(Stored data entries)
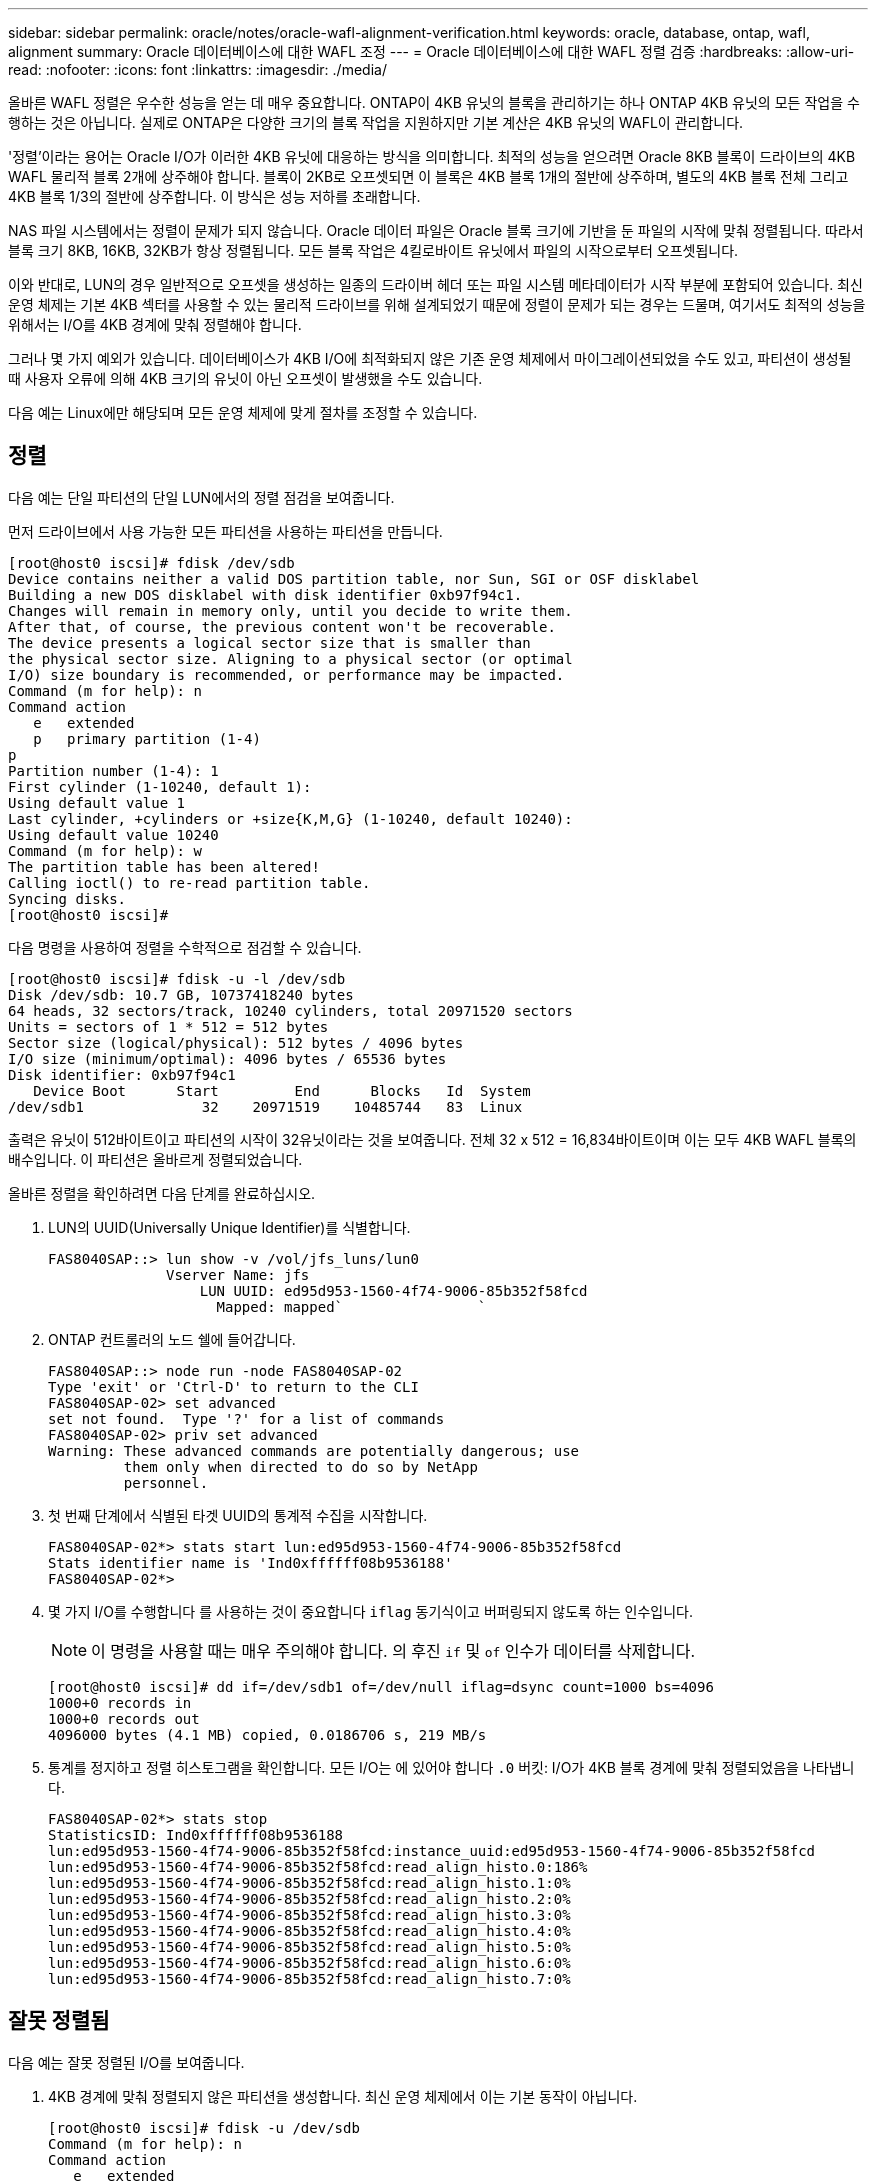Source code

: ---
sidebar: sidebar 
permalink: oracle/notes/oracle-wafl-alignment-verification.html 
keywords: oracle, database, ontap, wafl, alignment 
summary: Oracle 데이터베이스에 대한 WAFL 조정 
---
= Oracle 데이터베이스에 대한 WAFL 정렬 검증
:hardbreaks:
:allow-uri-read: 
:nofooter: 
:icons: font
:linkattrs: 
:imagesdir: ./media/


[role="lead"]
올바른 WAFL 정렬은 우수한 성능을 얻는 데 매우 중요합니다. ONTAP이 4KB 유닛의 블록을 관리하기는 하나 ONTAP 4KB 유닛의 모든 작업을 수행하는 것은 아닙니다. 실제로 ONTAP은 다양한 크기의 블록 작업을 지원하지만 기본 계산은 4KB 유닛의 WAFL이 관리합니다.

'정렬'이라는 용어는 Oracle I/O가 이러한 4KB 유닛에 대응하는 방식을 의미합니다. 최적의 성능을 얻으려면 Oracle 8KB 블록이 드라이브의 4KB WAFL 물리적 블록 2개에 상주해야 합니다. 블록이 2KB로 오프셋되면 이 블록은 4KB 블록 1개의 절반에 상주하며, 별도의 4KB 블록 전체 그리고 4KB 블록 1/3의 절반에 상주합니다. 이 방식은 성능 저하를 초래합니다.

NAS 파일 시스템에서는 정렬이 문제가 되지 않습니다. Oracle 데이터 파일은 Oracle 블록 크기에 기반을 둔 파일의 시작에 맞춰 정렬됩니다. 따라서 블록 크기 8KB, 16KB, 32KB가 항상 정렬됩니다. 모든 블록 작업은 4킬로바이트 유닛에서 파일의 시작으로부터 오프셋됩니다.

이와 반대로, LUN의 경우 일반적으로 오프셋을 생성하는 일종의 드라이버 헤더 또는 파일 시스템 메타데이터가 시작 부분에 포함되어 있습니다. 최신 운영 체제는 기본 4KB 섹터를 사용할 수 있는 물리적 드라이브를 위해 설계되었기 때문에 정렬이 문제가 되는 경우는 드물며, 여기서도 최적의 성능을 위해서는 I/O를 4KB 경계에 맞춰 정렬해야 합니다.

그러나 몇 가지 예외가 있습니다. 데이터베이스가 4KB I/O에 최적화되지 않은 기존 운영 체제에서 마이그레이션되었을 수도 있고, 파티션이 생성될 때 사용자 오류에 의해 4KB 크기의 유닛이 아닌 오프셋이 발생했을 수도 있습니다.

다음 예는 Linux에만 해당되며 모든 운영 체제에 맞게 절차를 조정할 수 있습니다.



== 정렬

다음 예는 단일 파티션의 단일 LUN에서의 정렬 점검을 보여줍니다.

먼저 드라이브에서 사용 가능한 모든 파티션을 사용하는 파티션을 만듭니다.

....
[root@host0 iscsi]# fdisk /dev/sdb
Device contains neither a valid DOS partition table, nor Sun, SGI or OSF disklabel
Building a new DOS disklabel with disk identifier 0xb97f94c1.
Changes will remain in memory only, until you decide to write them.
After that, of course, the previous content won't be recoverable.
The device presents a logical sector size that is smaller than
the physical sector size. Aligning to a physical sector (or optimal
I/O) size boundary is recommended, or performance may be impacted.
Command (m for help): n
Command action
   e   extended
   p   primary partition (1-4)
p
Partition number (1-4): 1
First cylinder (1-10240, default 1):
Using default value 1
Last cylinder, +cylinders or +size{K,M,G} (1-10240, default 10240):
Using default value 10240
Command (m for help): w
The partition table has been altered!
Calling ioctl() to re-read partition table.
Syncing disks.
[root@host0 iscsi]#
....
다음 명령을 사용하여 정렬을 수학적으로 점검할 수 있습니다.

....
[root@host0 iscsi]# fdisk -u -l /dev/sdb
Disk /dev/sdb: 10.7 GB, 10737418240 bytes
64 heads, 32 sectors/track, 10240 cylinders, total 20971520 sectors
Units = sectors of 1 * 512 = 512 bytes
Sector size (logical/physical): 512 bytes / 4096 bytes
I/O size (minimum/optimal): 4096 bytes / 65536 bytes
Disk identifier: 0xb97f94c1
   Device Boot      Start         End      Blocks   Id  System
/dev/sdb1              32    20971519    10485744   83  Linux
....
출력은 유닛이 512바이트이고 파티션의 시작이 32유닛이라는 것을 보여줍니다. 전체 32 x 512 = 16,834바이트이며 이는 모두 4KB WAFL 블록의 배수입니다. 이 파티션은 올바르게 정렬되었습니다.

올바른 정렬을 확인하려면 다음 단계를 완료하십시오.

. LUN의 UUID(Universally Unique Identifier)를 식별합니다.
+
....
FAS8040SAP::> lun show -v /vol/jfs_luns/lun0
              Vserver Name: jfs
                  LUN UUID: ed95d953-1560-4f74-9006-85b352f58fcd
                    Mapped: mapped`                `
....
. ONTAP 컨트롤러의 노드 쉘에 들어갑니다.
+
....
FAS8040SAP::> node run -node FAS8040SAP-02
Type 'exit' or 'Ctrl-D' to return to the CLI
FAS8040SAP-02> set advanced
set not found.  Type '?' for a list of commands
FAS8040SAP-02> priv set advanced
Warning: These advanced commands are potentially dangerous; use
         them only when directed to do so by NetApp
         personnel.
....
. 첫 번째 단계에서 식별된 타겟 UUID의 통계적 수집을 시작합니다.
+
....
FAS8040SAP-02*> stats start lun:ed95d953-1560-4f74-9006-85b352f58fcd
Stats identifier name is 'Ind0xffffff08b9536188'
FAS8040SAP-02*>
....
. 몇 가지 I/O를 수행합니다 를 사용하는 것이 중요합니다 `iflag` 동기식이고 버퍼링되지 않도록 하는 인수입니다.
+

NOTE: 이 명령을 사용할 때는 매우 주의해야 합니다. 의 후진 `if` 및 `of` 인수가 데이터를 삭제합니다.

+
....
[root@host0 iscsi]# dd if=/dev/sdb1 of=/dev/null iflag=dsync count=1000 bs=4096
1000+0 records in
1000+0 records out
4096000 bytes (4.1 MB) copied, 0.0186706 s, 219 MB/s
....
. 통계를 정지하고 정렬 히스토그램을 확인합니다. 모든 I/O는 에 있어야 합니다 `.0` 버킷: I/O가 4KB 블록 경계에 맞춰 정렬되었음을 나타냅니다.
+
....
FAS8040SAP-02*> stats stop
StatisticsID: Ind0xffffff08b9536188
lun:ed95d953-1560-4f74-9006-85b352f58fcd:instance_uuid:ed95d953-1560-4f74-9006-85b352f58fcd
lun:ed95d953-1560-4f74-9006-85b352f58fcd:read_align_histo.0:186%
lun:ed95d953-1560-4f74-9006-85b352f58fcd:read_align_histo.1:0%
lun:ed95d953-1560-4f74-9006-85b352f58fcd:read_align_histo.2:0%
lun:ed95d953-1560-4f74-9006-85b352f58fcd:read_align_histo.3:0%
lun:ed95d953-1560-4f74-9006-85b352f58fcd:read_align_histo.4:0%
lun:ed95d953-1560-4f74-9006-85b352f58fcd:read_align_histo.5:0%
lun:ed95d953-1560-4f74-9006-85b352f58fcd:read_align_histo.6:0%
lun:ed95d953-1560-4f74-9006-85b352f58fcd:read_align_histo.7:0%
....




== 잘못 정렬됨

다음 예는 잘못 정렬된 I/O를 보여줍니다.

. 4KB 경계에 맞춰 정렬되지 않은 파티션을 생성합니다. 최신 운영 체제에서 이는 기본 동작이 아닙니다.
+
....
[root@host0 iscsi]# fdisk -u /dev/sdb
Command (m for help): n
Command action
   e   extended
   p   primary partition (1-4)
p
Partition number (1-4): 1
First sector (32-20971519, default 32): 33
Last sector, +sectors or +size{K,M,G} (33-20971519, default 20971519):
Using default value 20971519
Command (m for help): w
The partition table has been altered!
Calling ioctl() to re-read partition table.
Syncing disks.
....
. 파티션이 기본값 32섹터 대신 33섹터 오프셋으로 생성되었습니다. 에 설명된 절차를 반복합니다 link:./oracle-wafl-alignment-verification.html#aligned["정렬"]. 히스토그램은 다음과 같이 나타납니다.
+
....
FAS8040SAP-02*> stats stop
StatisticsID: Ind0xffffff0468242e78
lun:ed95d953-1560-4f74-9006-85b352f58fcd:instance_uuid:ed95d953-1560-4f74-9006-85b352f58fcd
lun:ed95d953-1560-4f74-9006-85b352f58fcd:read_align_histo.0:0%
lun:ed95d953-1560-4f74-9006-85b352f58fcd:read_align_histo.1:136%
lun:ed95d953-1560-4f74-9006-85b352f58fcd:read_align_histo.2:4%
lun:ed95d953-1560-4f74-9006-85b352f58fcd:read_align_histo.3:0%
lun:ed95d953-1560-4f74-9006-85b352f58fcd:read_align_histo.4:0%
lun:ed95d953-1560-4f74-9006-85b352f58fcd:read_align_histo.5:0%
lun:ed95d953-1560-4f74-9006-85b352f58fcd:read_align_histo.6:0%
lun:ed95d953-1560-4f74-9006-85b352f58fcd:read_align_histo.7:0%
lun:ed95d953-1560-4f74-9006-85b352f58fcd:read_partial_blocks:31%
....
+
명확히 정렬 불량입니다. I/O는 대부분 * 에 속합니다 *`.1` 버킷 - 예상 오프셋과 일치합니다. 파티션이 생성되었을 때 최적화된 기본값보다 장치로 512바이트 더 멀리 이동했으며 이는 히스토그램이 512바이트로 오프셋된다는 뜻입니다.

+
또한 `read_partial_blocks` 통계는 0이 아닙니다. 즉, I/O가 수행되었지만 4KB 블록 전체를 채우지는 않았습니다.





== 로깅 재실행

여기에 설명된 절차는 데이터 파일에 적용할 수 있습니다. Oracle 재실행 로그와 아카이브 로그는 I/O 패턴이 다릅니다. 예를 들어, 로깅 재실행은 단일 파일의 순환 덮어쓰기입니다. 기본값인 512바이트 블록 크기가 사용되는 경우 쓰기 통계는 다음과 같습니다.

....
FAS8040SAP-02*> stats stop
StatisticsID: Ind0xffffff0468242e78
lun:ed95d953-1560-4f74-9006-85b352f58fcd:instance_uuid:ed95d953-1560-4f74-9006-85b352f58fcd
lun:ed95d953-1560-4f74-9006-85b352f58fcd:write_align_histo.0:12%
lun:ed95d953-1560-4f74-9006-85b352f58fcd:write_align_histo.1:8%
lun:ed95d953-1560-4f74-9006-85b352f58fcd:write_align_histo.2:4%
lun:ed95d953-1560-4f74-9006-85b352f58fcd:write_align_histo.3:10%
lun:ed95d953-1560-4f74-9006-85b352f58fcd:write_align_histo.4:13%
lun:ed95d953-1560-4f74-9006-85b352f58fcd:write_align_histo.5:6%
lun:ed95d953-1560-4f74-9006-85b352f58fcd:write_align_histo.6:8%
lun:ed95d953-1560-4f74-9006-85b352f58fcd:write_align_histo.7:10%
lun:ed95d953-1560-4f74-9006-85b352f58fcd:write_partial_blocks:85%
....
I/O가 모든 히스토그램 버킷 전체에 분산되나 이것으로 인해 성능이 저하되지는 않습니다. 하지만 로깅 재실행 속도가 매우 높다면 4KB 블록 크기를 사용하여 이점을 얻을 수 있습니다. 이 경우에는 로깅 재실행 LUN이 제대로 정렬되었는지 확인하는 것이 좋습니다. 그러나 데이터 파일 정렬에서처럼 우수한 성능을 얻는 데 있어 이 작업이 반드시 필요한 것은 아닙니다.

WHAT YOU NEED TO DO: Filter the records down to the lines containing the word "logical", and copy those.

REPLY:
The device presents a logical sector size that is smaller than
Sector size (logical/physical): 512 bytes / 4096 bytes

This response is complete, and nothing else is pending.